Voilà sans doute l'un des touts meilleurs film d'espionnage français. Pour adapter un ouvrage de Gilles Perrault que son auteur considérait au départ comme inadaptable (une suite de rapports d'espions divers pour faire avancer l'intrigue), Michel Deville finit par s'arrêter sur une forme "toute en caméra subjective" qui pourrait vite tourner au casse-gueule et au gadget, mais se révèle d'une logique et d'une cohérence assez implacable pour rendre compte de ce travail de fourmis et de ce maillage d'anonymes. Même si in fine, il n'y a qu'une seule personne derrière cette mosaïque, c'est le metteur en scène qui accumule patiemment les pièces de sa chorale et fait montre tout de même de pas mal de détours légèrement au-delà de son concept, où l'on finit par douter de la narration, de la possibilité même de tel ou tel regard : seul le réalisme du cinéma peut clairement rendre possible tel ou tel plan, donner une logique à tel ou tel raccord... La succession de points de vue/photos/ images super 8 se succèdent aussi avec cette idée que tout doit être sans accrocs, on ne s'arrête pas pour que le spectateur puisse disséquer "l'origine" de tel ou tel élément, c'est une grosse machine pseudo rationalisante qui se monte et qui n'a pas lieu d'être autre chose...

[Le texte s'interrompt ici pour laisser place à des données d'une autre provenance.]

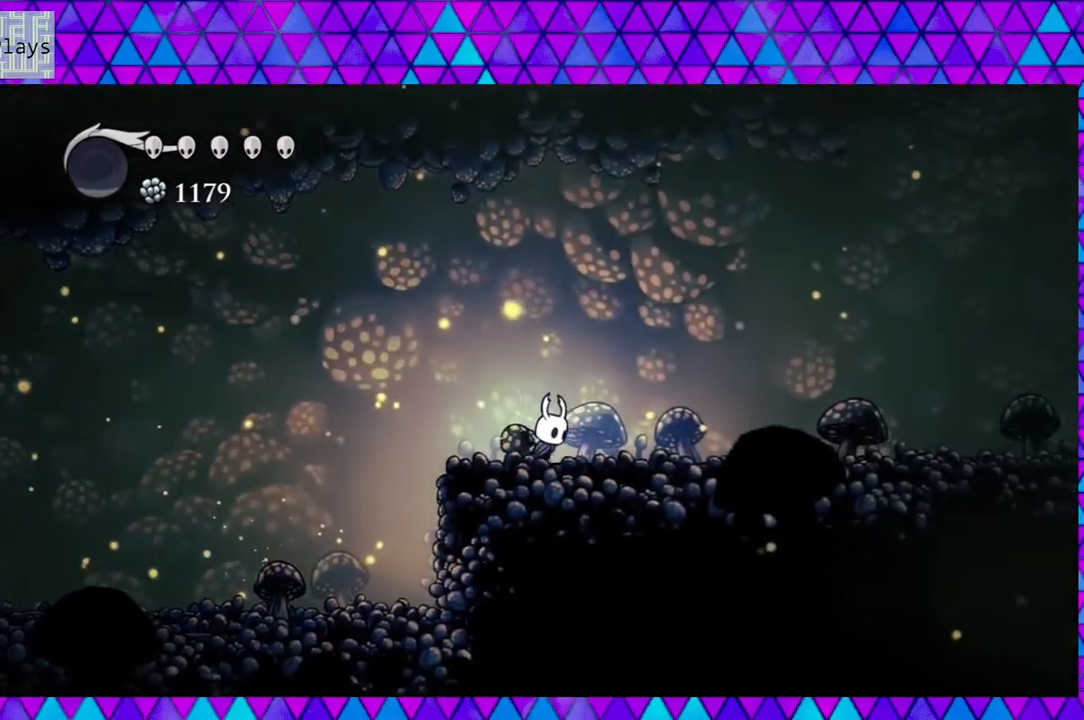
{"buttons": ["DPAD_RIGHT"], "left_stick": "center", "right_stick": "center", "events": [[83, "R2", "down"], [500, "R2", "up"]]}
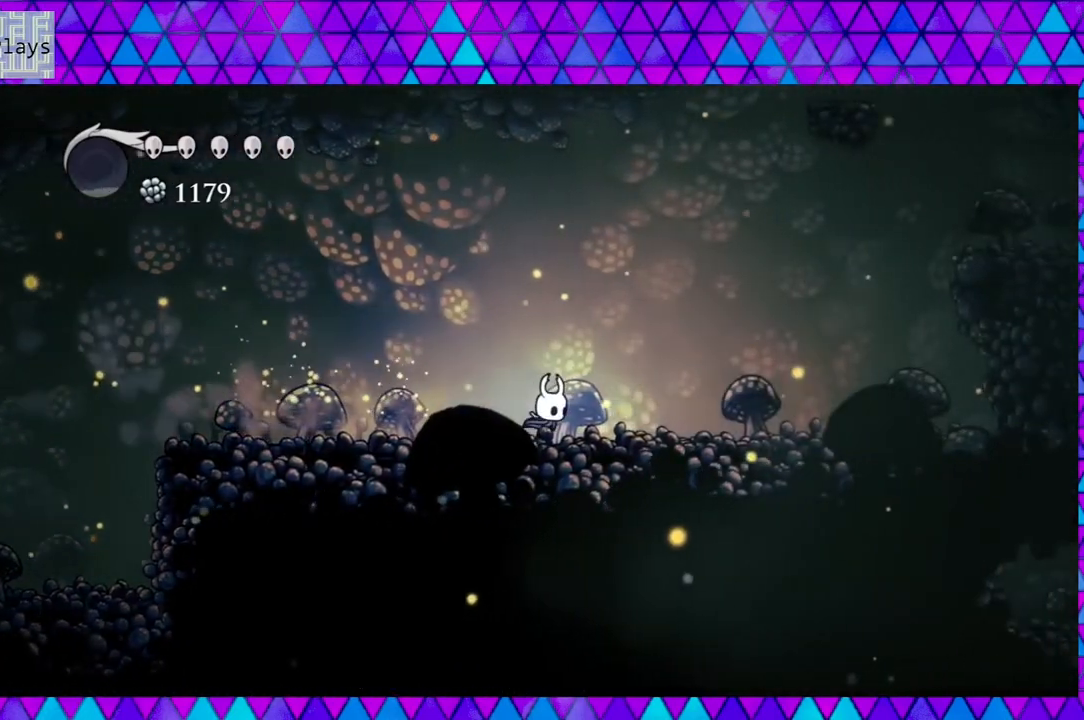
{"buttons": ["R2", "DPAD_RIGHT"], "left_stick": "center", "right_stick": "center", "events": [[300, "R2", "down"]]}
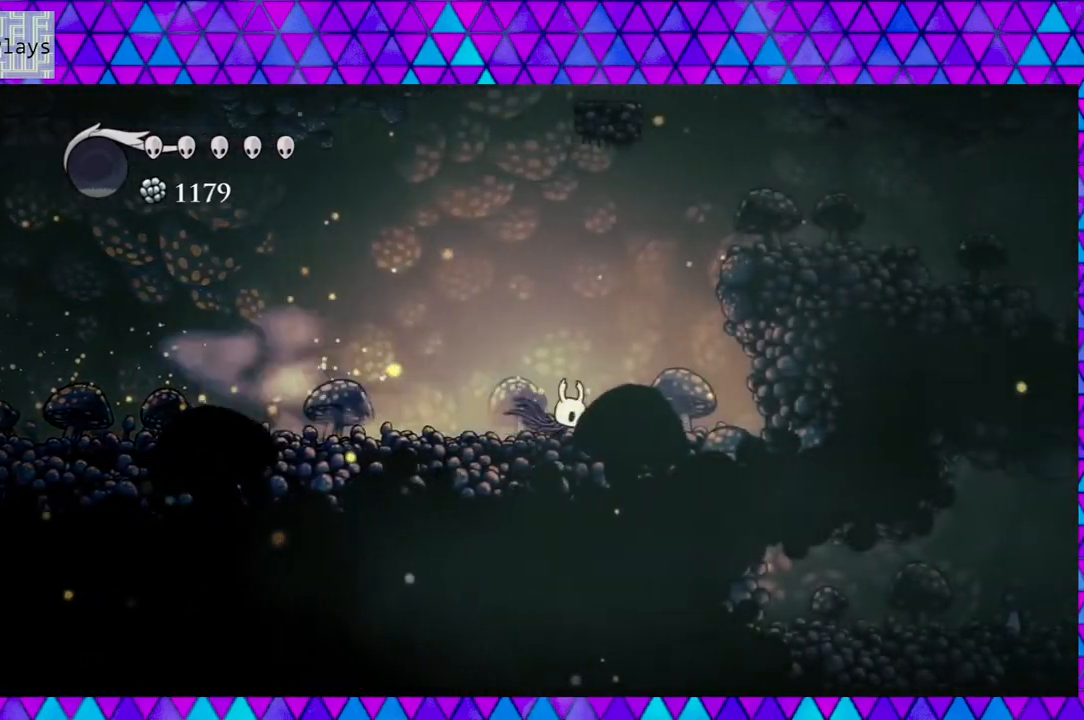
{"buttons": ["B", "DPAD_RIGHT"], "left_stick": "center", "right_stick": "center", "events": [[33, "R2", "up"], [83, "B", "down"]]}
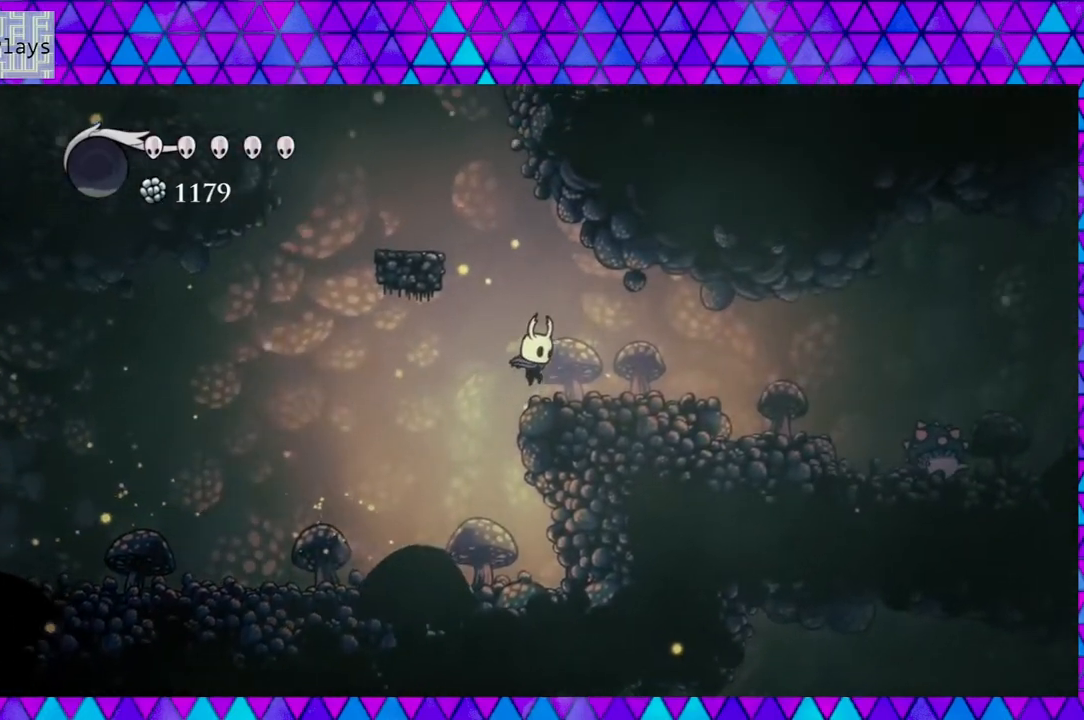
{"buttons": ["B", "DPAD_LEFT"], "left_stick": "center", "right_stick": "center", "events": [[117, "B", "up"], [150, "DPAD_RIGHT", "up"], [317, "DPAD_LEFT", "down"], [333, "B", "down"]]}
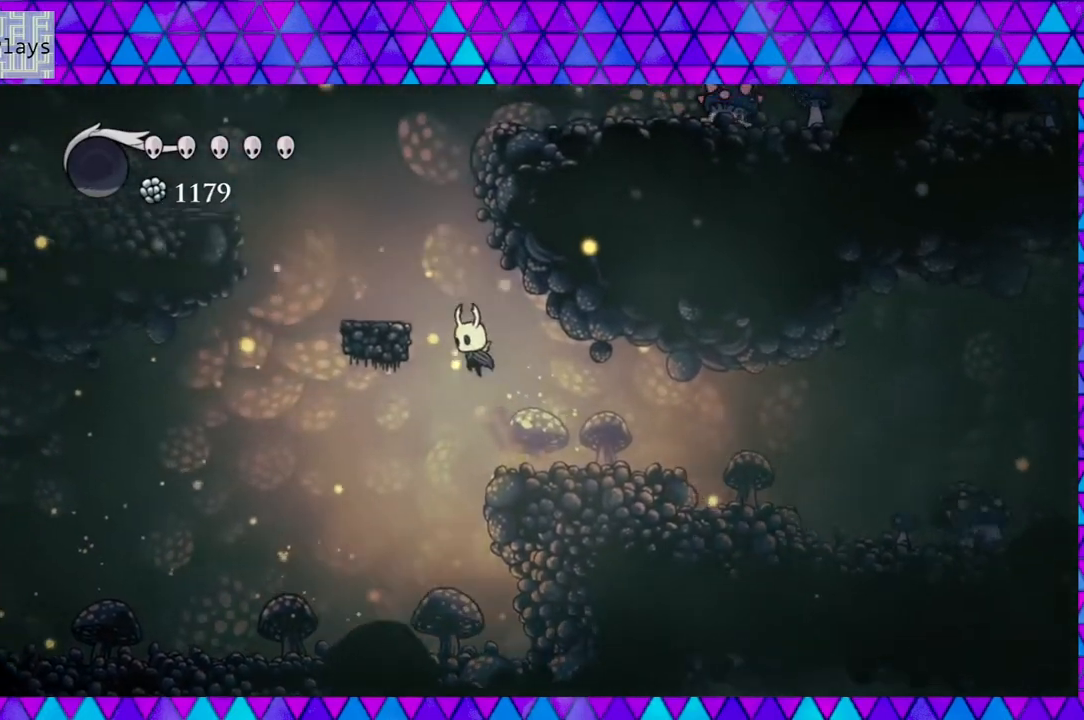
{"buttons": [], "left_stick": "center", "right_stick": "center", "events": [[233, "B", "up"], [300, "DPAD_LEFT", "up"]]}
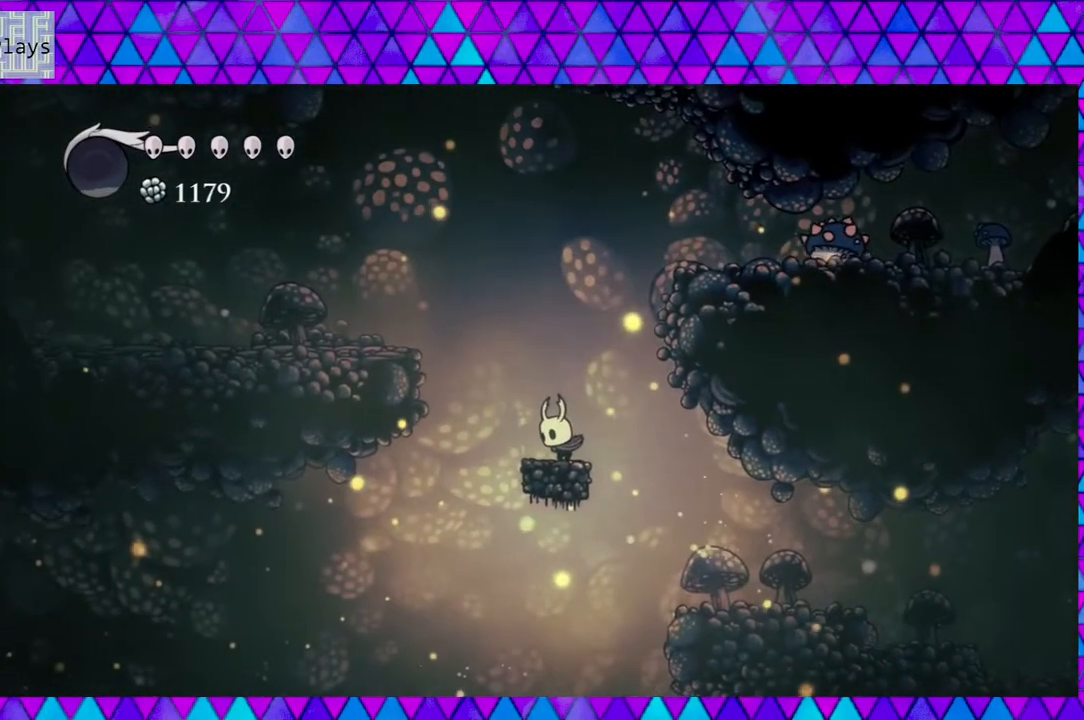
{"buttons": ["B", "DPAD_LEFT"], "left_stick": "center", "right_stick": "center", "events": [[117, "DPAD_LEFT", "down"], [150, "B", "down"]]}
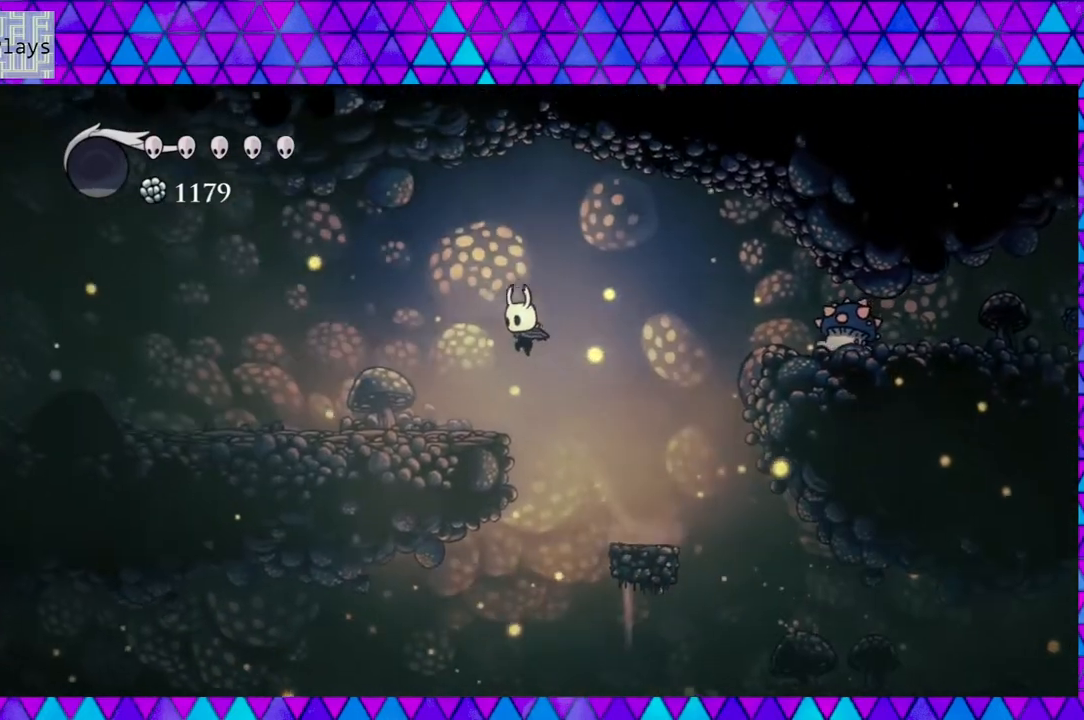
{"buttons": [], "left_stick": "center", "right_stick": "center", "events": [[283, "B", "up"], [317, "DPAD_LEFT", "up"]]}
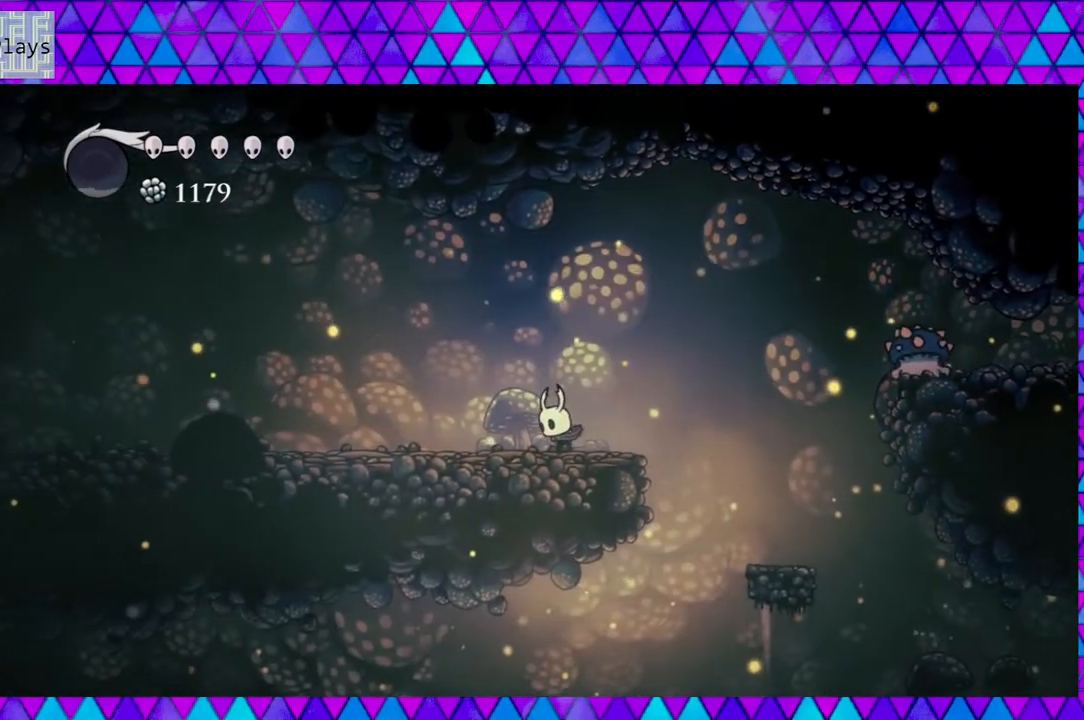
{"buttons": [], "left_stick": "center", "right_stick": "center", "events": []}
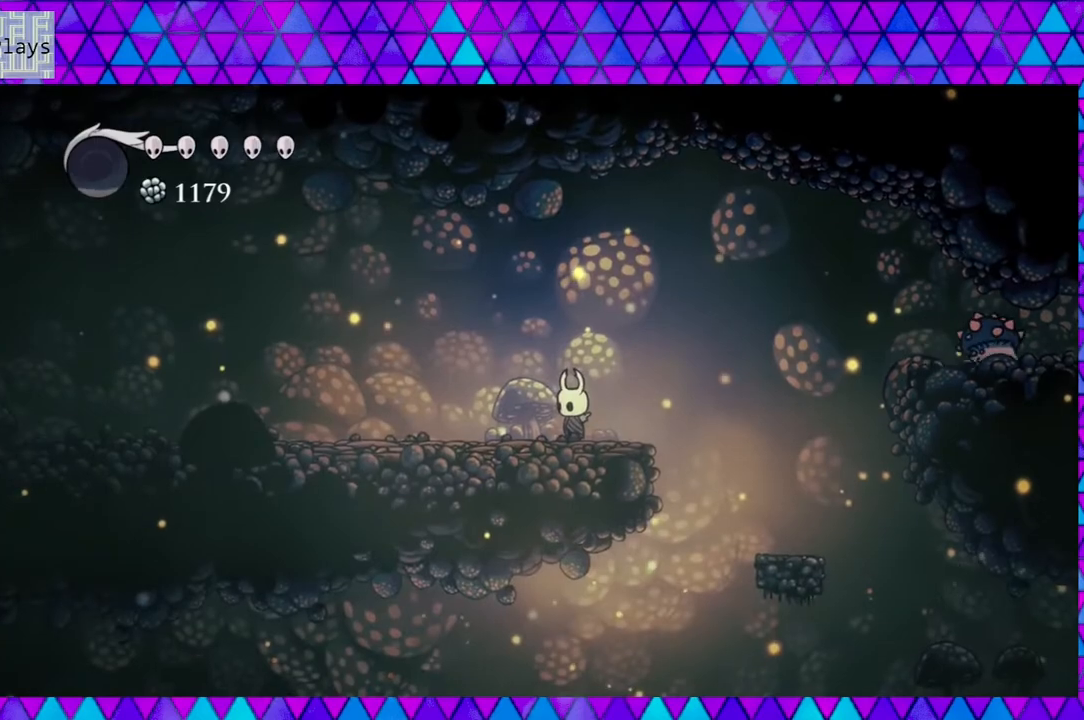
{"buttons": ["DPAD_RIGHT"], "left_stick": "center", "right_stick": "center", "events": [[350, "DPAD_RIGHT", "down"]]}
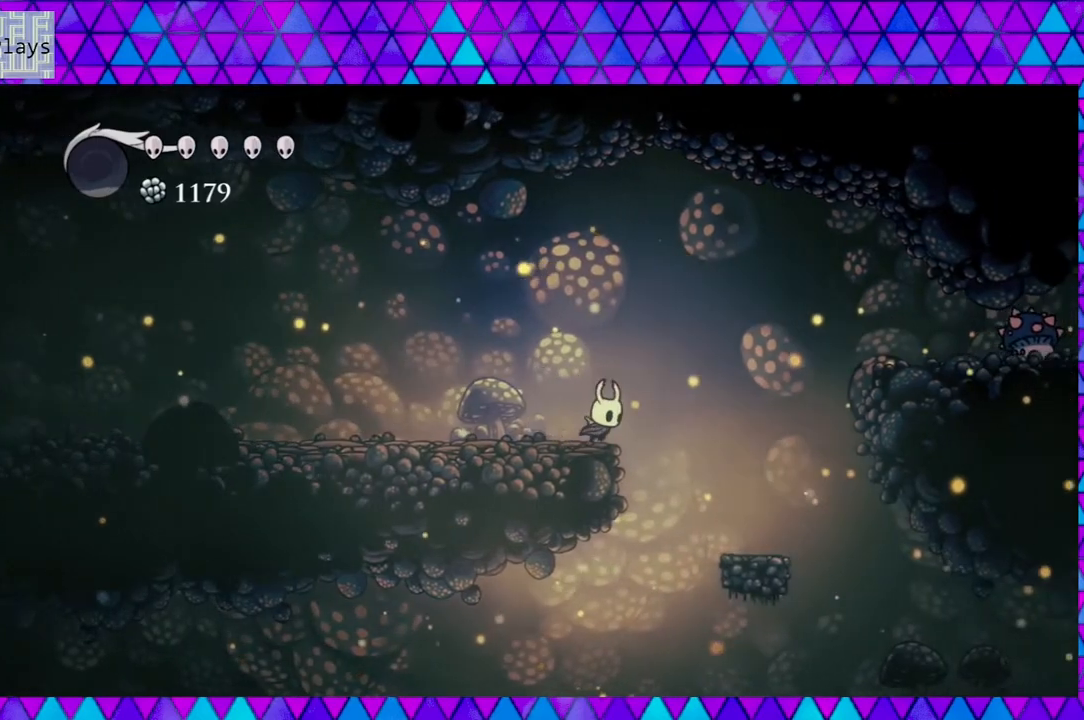
{"buttons": ["DPAD_RIGHT"], "left_stick": "center", "right_stick": "center", "events": [[67, "B", "down"], [467, "B", "up"]]}
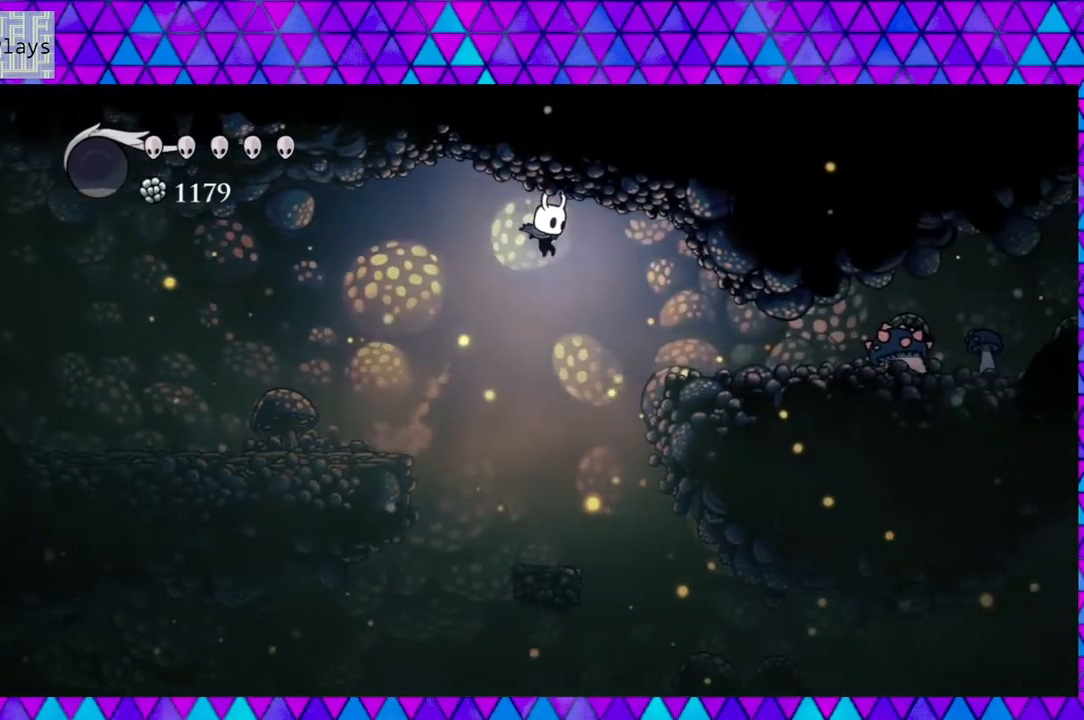
{"buttons": ["DPAD_RIGHT"], "left_stick": "center", "right_stick": "center", "events": [[217, "R2", "down"], [383, "R2", "up"]]}
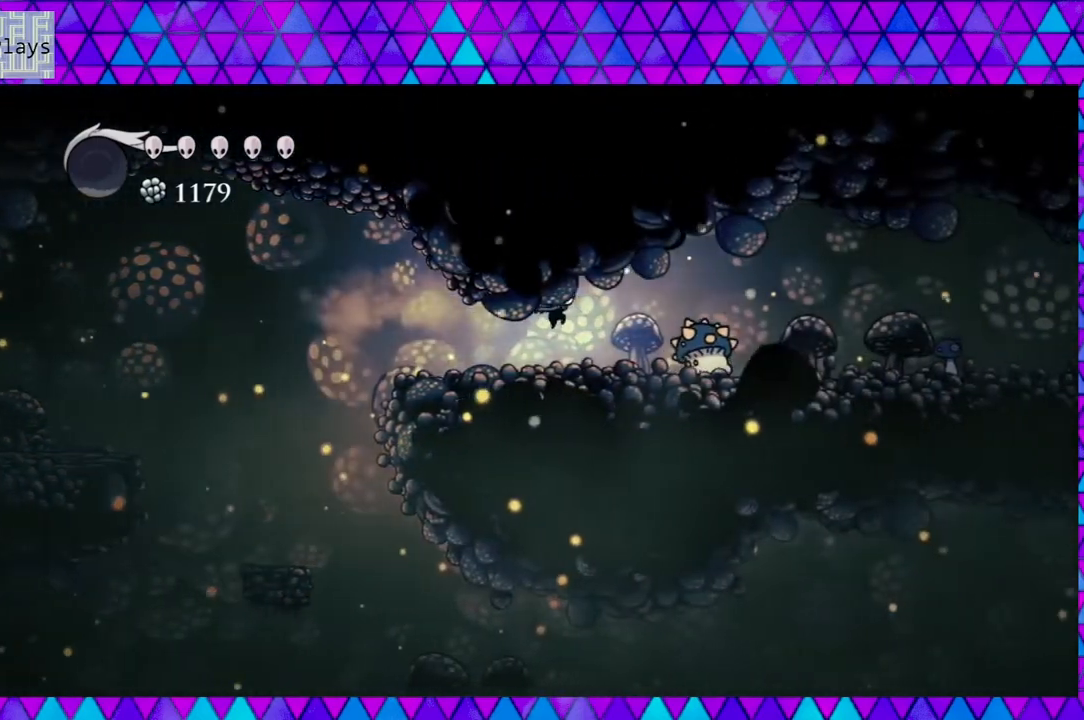
{"buttons": ["DPAD_RIGHT"], "left_stick": "center", "right_stick": "center", "events": [[233, "Y", "down"], [417, "Y", "up"]]}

On pourrait reprocher à Deville un certain manque d'empathie pour le personnage principal "violé" ainsi à l'écran (ou pour les diverses personnes manipulées), et de la franche émotion ne passe vraiment un peu que lors de la longue scène d'"interrogatoire" de sa mère. Mais le film reste fidèle à ce travail d'enquête en surface, non dénué pourtant 'amples e conflits internes, jusqu'à cette organisation d' un vaste "pari" psychologique en désespoir de cause pour emprisonner la proie une fois découverte la faille. Ici le cinéma devient total, la fin est inconnue (même si elle nous apparaitra évidente, là on devient spectateur de l'absurdité des scénaristes...).

Le nœud psychologique pourra apparaître d'une logique un peu schématique (le coup du tableau surréaliste...), mais selon Perrault toute cette histoire est absolument véridique... Surtout nous sommes dans une position facile : celle de spectateur d'une telle machine "impersonnelle", découvrant ce qu'un homme ne reconnait pas consciemment de lui-même dans son plus intime, sans avoir une seule fois droit à sa perspective, que cela soit ou non de la psycho du dimanche... et c'est quelque chose qui est effectivement passionnant au niveau cinématographique.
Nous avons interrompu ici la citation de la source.